Example of Skewed vs. Ideal Partitioning

  • If a Spark job has five partitions and one is much larger, only one core processes it while others are idle.
  • In an ideal scenario, data is evenly split and all cores finish at roughly the same time.

Operations Causing Data Skew

  • Aggregation (groupBy): Grouping by a key with uneven frequency (e.g., country with more transactions) causes skew.
  • Join Operations: Joining on a skewed key (e.g., product ID or customer ID) results in partitions with far more data.

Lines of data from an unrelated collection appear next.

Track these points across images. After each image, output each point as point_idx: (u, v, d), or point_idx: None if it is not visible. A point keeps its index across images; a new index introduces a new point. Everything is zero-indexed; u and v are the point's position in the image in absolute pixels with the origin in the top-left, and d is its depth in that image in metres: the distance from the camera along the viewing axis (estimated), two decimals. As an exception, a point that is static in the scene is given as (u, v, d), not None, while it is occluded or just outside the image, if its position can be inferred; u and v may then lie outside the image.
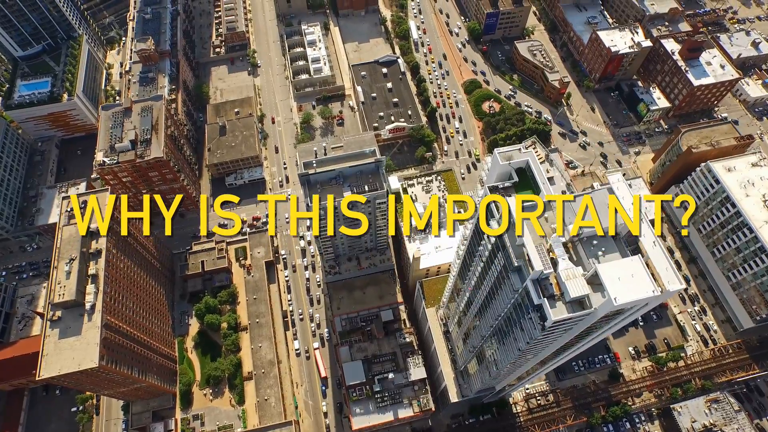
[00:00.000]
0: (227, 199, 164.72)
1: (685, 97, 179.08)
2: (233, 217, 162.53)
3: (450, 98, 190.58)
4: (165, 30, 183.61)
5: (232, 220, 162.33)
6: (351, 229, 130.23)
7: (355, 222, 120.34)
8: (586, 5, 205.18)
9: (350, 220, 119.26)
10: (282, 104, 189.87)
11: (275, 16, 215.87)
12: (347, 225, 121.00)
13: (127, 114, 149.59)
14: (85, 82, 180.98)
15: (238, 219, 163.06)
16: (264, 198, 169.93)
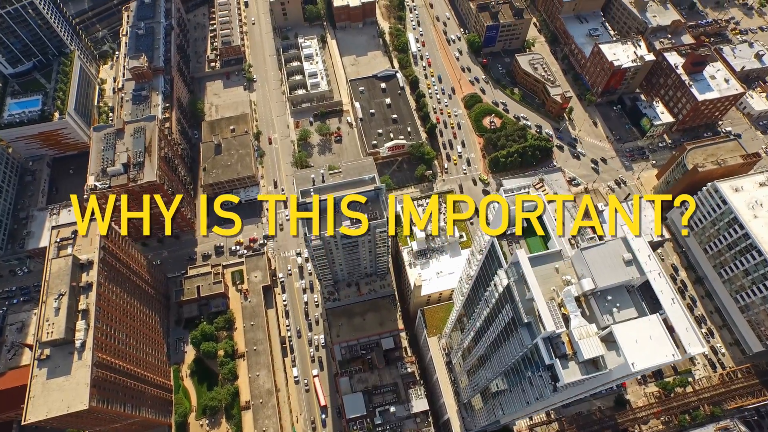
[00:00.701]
0: (227, 199, 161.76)
1: (689, 112, 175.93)
2: (233, 217, 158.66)
3: (451, 117, 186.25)
4: (159, 46, 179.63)
5: (233, 221, 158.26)
6: (352, 229, 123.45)
7: (355, 222, 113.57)
8: (587, 17, 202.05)
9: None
10: (278, 120, 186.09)
11: (271, 29, 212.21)
12: (348, 226, 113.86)
13: (120, 135, 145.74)
14: (77, 99, 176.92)
15: (239, 219, 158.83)
16: (264, 198, 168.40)
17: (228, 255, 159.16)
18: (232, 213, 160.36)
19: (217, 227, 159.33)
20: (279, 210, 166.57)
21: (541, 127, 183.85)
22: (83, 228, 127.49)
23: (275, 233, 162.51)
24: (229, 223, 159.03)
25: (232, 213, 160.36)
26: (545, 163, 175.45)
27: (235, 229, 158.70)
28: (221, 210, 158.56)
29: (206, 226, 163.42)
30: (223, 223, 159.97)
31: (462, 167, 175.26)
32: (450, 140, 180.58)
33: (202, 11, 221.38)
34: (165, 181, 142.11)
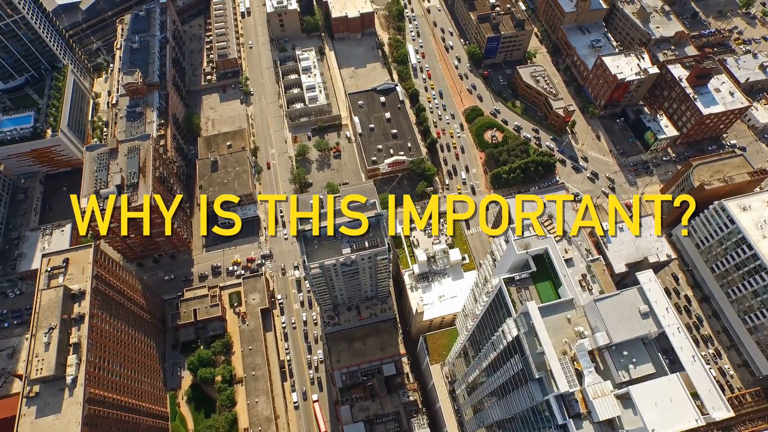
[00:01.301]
0: (228, 199, 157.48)
1: (693, 125, 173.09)
2: (233, 216, 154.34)
3: (453, 137, 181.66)
4: (153, 60, 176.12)
5: (232, 220, 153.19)
6: (352, 230, 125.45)
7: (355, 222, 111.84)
8: (589, 27, 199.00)
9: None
10: (276, 135, 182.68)
11: (269, 40, 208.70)
12: (348, 226, 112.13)
13: (113, 155, 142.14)
14: (70, 115, 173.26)
15: (239, 219, 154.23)
16: (264, 198, 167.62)
17: (225, 275, 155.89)
18: (231, 213, 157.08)
19: (217, 227, 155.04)
20: (278, 229, 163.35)
21: (539, 140, 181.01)
22: (83, 227, 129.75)
23: (275, 233, 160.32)
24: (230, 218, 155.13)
25: (231, 213, 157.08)
26: (548, 178, 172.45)
27: (235, 229, 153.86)
28: (221, 210, 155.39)
29: (203, 246, 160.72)
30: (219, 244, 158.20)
31: (463, 182, 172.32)
32: (450, 156, 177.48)
33: (198, 22, 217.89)
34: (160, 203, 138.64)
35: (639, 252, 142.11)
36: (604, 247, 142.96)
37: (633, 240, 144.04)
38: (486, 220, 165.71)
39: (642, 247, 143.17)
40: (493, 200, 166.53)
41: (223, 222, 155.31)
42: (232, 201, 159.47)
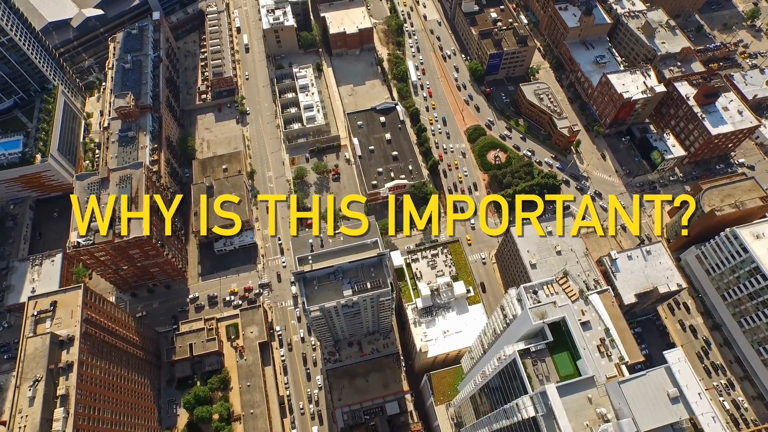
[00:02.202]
0: (227, 199, 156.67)
1: (701, 145, 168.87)
2: (232, 215, 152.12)
3: (457, 165, 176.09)
4: (146, 80, 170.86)
5: (232, 220, 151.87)
6: (352, 230, 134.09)
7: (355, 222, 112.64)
8: (593, 42, 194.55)
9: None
10: (273, 157, 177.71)
11: (265, 57, 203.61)
12: (349, 225, 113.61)
13: (104, 185, 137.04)
14: (60, 138, 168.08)
15: (239, 219, 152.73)
16: (264, 198, 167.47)
17: (222, 306, 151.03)
18: (232, 213, 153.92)
19: (217, 228, 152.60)
20: (275, 256, 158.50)
21: (539, 159, 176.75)
22: (83, 227, 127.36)
23: (275, 233, 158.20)
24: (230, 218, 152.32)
25: (232, 213, 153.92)
26: (553, 201, 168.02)
27: (235, 230, 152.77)
28: (221, 210, 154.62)
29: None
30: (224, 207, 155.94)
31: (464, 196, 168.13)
32: (452, 175, 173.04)
33: (192, 38, 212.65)
34: (153, 234, 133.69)
35: (648, 281, 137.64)
36: (613, 277, 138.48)
37: (642, 268, 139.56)
38: (486, 222, 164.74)
39: (651, 275, 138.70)
40: (492, 200, 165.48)
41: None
42: (233, 201, 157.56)
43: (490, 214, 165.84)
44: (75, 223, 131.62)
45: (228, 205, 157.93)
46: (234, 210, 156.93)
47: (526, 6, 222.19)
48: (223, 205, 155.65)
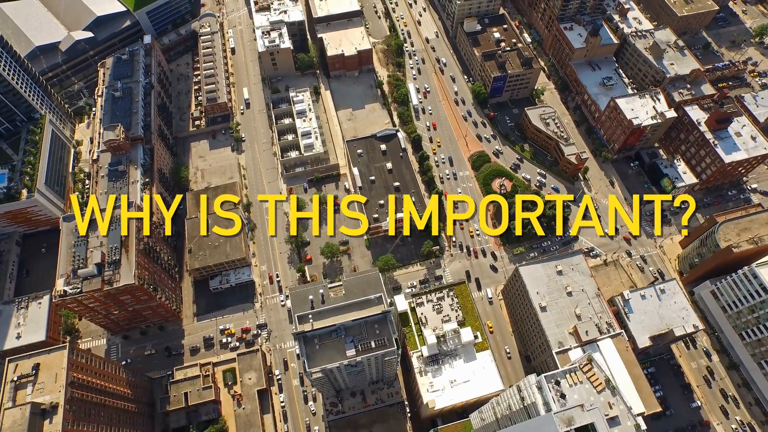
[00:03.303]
0: (227, 199, 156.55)
1: (714, 173, 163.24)
2: (233, 216, 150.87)
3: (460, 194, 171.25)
4: (137, 109, 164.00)
5: (233, 221, 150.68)
6: (351, 229, 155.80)
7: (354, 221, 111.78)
8: (600, 63, 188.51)
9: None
10: (270, 187, 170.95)
11: (260, 79, 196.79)
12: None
13: (93, 227, 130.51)
14: (48, 170, 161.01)
15: (239, 219, 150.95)
16: (264, 198, 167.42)
17: (218, 348, 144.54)
18: (232, 213, 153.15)
19: (217, 227, 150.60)
20: (273, 294, 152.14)
21: (557, 189, 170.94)
22: (83, 228, 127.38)
23: (275, 233, 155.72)
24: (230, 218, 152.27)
25: (232, 213, 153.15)
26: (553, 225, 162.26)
27: (235, 229, 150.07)
28: (221, 210, 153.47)
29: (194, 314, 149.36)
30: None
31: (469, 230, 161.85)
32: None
33: (185, 60, 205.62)
34: (145, 280, 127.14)
35: (663, 322, 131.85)
36: (626, 318, 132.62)
37: (656, 308, 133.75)
38: (485, 223, 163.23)
39: (666, 316, 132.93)
40: (492, 200, 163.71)
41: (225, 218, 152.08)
42: (233, 201, 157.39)
43: (495, 247, 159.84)
44: (62, 268, 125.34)
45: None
46: (230, 247, 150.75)
47: (530, 24, 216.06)
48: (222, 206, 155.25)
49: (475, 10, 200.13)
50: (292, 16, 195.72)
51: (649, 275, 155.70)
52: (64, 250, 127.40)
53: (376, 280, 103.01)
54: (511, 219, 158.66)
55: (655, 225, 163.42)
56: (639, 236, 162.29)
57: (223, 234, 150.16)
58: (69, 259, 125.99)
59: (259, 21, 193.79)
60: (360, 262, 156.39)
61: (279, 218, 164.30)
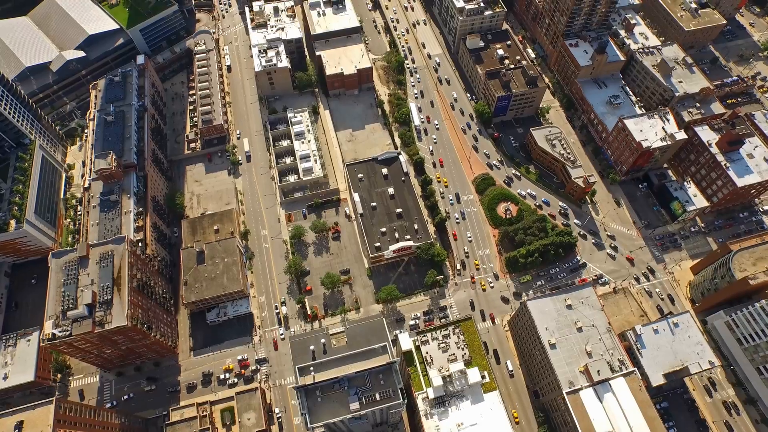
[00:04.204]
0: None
1: (726, 196, 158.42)
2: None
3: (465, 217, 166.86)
4: (130, 134, 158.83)
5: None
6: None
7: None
8: (606, 80, 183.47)
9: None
10: (268, 213, 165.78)
11: (257, 99, 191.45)
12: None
13: (83, 264, 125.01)
14: (38, 198, 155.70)
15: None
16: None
17: (216, 384, 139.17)
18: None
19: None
20: (273, 327, 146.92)
21: (564, 213, 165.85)
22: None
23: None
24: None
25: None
26: (568, 258, 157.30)
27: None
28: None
29: (190, 349, 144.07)
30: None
31: (474, 262, 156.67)
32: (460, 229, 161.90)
33: (180, 79, 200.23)
34: (138, 320, 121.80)
35: (677, 358, 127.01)
36: (638, 354, 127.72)
37: (670, 342, 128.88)
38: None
39: (680, 351, 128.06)
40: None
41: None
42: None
43: (501, 275, 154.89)
44: (50, 309, 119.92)
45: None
46: (227, 279, 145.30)
47: (533, 38, 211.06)
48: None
49: (478, 26, 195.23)
50: (290, 34, 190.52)
51: (659, 303, 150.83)
52: (53, 289, 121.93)
53: (380, 328, 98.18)
54: (518, 246, 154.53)
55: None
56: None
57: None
58: (58, 298, 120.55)
59: (256, 39, 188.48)
60: (362, 293, 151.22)
61: (277, 246, 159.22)
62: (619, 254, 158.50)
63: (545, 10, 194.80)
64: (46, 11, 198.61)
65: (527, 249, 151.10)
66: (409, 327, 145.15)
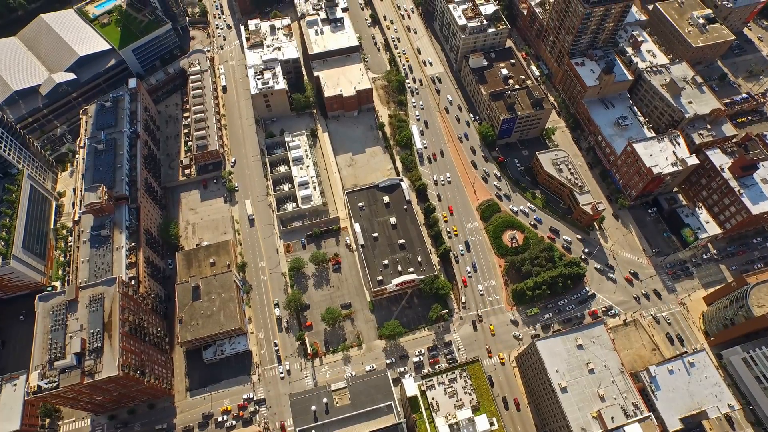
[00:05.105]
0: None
1: (740, 223, 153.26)
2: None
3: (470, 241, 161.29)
4: (121, 164, 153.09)
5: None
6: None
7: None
8: (613, 100, 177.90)
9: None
10: (266, 243, 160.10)
11: (254, 121, 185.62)
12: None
13: (72, 308, 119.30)
14: (26, 231, 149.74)
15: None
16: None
17: (214, 427, 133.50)
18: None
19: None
20: (272, 365, 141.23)
21: (569, 241, 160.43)
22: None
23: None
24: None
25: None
26: (577, 289, 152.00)
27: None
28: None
29: (186, 389, 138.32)
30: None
31: (479, 294, 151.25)
32: (465, 261, 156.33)
33: (174, 100, 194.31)
34: (131, 367, 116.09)
35: (694, 400, 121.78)
36: (653, 396, 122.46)
37: (686, 384, 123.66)
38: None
39: (697, 393, 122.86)
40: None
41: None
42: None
43: (507, 308, 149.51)
44: (36, 358, 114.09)
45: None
46: (224, 317, 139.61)
47: (538, 56, 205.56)
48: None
49: (481, 43, 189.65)
50: (287, 53, 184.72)
51: (672, 337, 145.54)
52: (40, 335, 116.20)
53: (385, 385, 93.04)
54: (524, 277, 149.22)
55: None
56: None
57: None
58: (45, 346, 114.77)
59: (252, 59, 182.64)
60: (364, 328, 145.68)
61: (276, 280, 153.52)
62: (633, 288, 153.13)
63: (550, 27, 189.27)
64: (35, 32, 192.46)
65: (534, 281, 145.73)
66: (413, 365, 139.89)
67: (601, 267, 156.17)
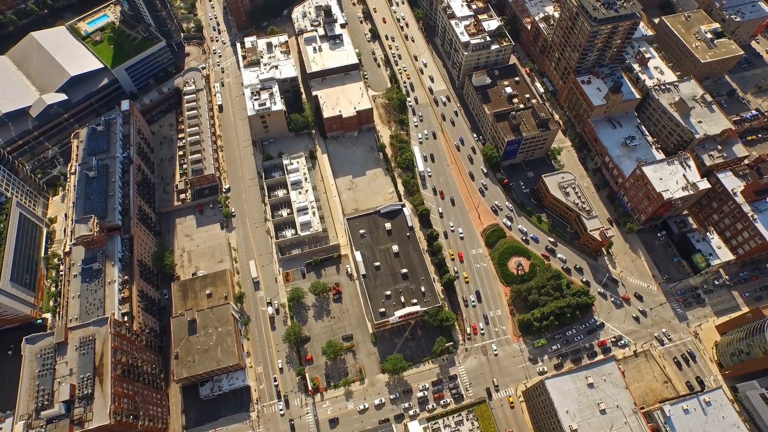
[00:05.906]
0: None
1: (753, 249, 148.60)
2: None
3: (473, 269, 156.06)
4: (114, 191, 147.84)
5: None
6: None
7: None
8: (620, 119, 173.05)
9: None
10: (264, 272, 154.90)
11: (251, 143, 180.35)
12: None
13: (61, 351, 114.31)
14: (15, 262, 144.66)
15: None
16: None
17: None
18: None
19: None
20: (272, 401, 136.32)
21: (580, 269, 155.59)
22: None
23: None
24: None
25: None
26: (585, 319, 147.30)
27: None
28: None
29: (183, 428, 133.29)
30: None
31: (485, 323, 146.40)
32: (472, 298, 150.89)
33: (169, 120, 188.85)
34: (123, 413, 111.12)
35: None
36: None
37: (702, 425, 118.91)
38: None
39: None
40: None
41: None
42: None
43: (513, 339, 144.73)
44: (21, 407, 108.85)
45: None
46: (221, 352, 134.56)
47: (542, 72, 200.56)
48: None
49: (484, 60, 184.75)
50: (284, 72, 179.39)
51: (685, 370, 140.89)
52: (26, 381, 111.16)
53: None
54: (531, 307, 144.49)
55: None
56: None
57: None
58: (31, 393, 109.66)
59: (248, 78, 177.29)
60: (366, 361, 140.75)
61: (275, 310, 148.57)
62: (646, 318, 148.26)
63: (555, 44, 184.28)
64: (26, 50, 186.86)
65: (542, 311, 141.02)
66: (418, 400, 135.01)
67: (609, 294, 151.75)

Why Data Skew is a Problem

  • Jobs take longer to finish, wasting developer time on debugging.
  • Uneven resource utilization leads to idle resources but continued costs.
  • Risk of out-of-memory errors or data spills, as Spark writes excess data to disk and reads it back, slowing processing.

Examples in Spark

  • Uniform data: Using spark.range and checking partition size shows even row counts per partition.
  • Skewed data: Unioning dataframes with different sizes and repartitioning creates partitions with unequal data.
  • Join with skew: Skewed join keys (e.g., customer ID) result in some partitions taking much longer, visible in Spark UI timelines.

Key Terms & Definitions

  • Data Skew — Uneven distribution of data across partitions in a distributed system.
  • Partition — A subset of data in Spark processed by a single core or executor.
  • Executor — A process launched for an application that runs tasks in Spark.
  • Aggregation — An operation that groups data and applies functions like count or sum.
  • Join Key — The field used to combine two datasets in a join operation.
  • Shuffle — Data redistribution across partitions, usually after operations like groupBy or join.

Action Items / Next Steps

  • Review related videos on AQE (Adaptive Query Execution), broadcast joins, and sorting for data skew solutions.
  • Practice detecting and analyzing data skew in your Spark jobs using the Spark UI.